James Putzel’s book, A Captive Land: the politics of agrarian reform in the Philippines and Temario Rivera’s book, Landlords & Capitalists: class, family, and state in Philippine manufacturing provide answers to two interrelated questions - is agrarian reform still a relevant requisite for Philippine development and why has the Philippines not been able to industrialize.

In a nutshell, the two authors suggest that the Philippines failed to develop and industrialize because we have not been able to develop a capitalist class. What we have is a landed class that has acquired political power and has wielded that power to have access to economic opportunities. It is not surprising then that those who own vast tracts of land are the same people who are lording it over in the manufacturing sector. The relative failure of the series of land and agrarian reform programs in the Philippines to substantially alter tenurial and socio-political relations in the countryside is largely due to the capture by the landed class of the machinery of the state to formulate and implement a genuine agrarian program.

The agrarian reform is tied with the industrialization program. A genuine agrarian program would have given the tenants land to till which will enable them to treat what is otherwise considered as rent on the land as an extra income which they could have used to consume goods. The landlords on the other hand would have both the capital (from the payments on their redistributed land) and the incentive to put the money in the manufacturing sector because the consumer base for manufactured products would have increased because the former tenants would now have enhanced purchasing power. Alas, this was not to be so. Aside from the agrarian program itself as being inadequate in the support facilities required to really help the farmer-owners increase their productivity and income, the rent seeking behavior of the landed class has disadvantaged the country’s industrialization program. Rather than pursuing industrialization which is capacitating the economy to manufacture machines and goods rather than being dependent on imports, the economic elite used their power to monopolize access to opportunities provided by what was initially called import substitution program and later on import-based but export oriented programs. The Philippines’ economic elite failed to develop a nationalist capitalist consciousness. Their main preoccupation is to pursue narrow class interests which are often tied with foreign vested interests. Thus, it is not surprising that we failed to industrialize. The cycle is sealed by a legitimizing ideology of neo-liberal economics’ belief in the theory of comparative advantage which relegated the Philippines to the exportation of agricultural products and raw materials and importation of manufactured goods. This strategy has caused chronic balance of trade deficit resulting to a host of adverse consequences to the economy.

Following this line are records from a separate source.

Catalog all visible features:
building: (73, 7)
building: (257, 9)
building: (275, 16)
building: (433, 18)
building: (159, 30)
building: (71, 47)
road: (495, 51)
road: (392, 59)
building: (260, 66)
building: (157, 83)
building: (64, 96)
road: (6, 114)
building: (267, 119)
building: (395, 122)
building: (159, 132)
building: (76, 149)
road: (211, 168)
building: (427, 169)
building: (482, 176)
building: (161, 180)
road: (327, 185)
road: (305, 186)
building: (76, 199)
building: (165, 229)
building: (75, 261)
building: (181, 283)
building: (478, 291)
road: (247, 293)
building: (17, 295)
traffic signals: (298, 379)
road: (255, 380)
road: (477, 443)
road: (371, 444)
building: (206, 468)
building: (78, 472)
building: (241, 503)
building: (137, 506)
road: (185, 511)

The agrarian question cannot be discussed outside of the broader question of what to do with the rural economy and its attendant problems. Traditionally, in countries where there are labor surplus, widespread unemployment, high rate of population growth, and majority of people engaged in agriculture, agrarian reform is usually expected to play the roles of (1) redistributing income and wealth; (2) stimulating capital formation; and (3) improving agricultural productivity. Such reform policies are generally advocated as an effort to eradicate food insecurity and rural poverty. However, more often than not, such reforms suffer from political impossibility due mainly to its inherent paradox. The irony lies in the assumption that land confers power in agrarian systems; reform policy must then work through a system of power to overthrow its base (Herring l983: Ch 8). This is why conventional agrarian reform discourse emits an atmosphere of utter hopelessness that there ever is a political solution to the agrarian question.

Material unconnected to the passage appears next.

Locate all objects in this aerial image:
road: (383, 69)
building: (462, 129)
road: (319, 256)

After more than a decade from the publication of these two books, the agrarian question has resurfaced. Debates are ongoing whether the Comprehensive Agrarian Reform Program Law has to be extended to “complete” the task. The context and condition for the agrarian question has changed and is changing. A re-thinking is appropriate.

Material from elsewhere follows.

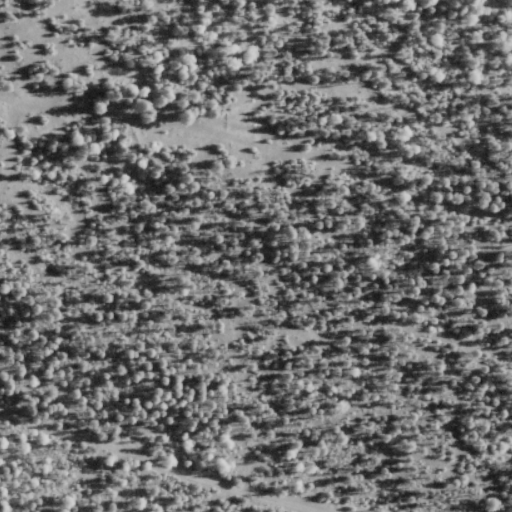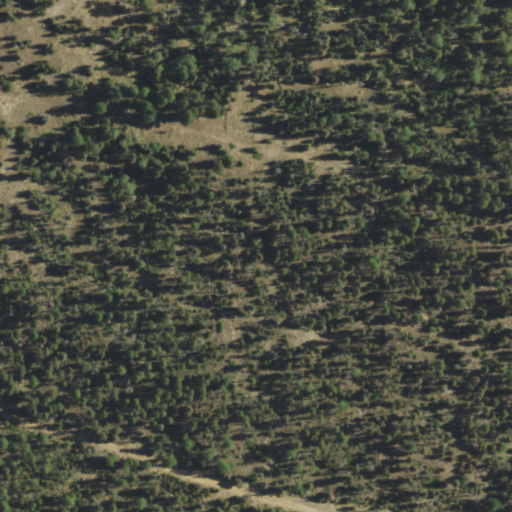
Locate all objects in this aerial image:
road: (113, 459)
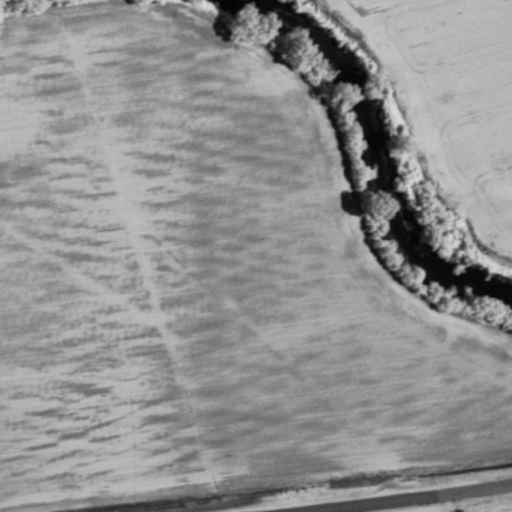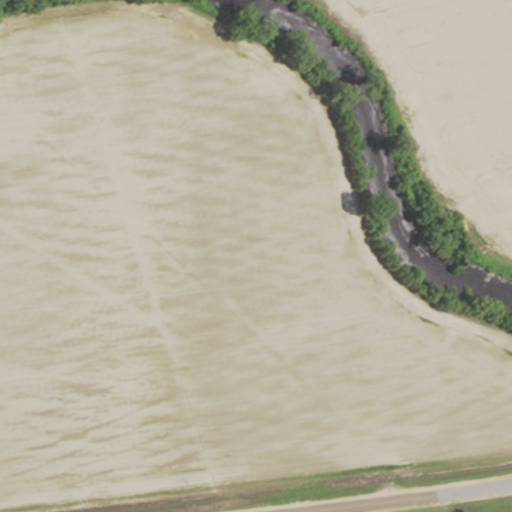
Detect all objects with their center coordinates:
road: (402, 497)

“The traditional economic focus on intersection of landed rights, agriculture and poverty needs broadening to incorporate technological change enabled by the biological revolution and the importance of ecological systems that support both agriculture and survival strategies of the poor”. The traditional conceptualization of agrarian reform that sees that dominance of the landed class is too limiting and does not take into account the changes in the political condition that give rise to new opportunities to re-conceptualize agrarian reform. For one, there is a declining importance of agriculture. The rapid urbanization and the growth of the service sector are contributing to this phenomenon. New alternatives other than tenancy and farming are now available to landed elites. The emerging environmental consciousness is forcing forces resistant to agrarian reform to re-think their views about land stewardship. The new discoveries in the area of bio-technology allow for new forms of ownership to arise and expand options for the small farmers making reform more politically feasible. The interface of other reform agenda such as women empowerment is broadening base for redistribution of land and agrarian reform. As asymmetry in information is bridged, the agrarian question is evolving to be an issue of efficient land use, enhanced rural economy, and expanded property rights.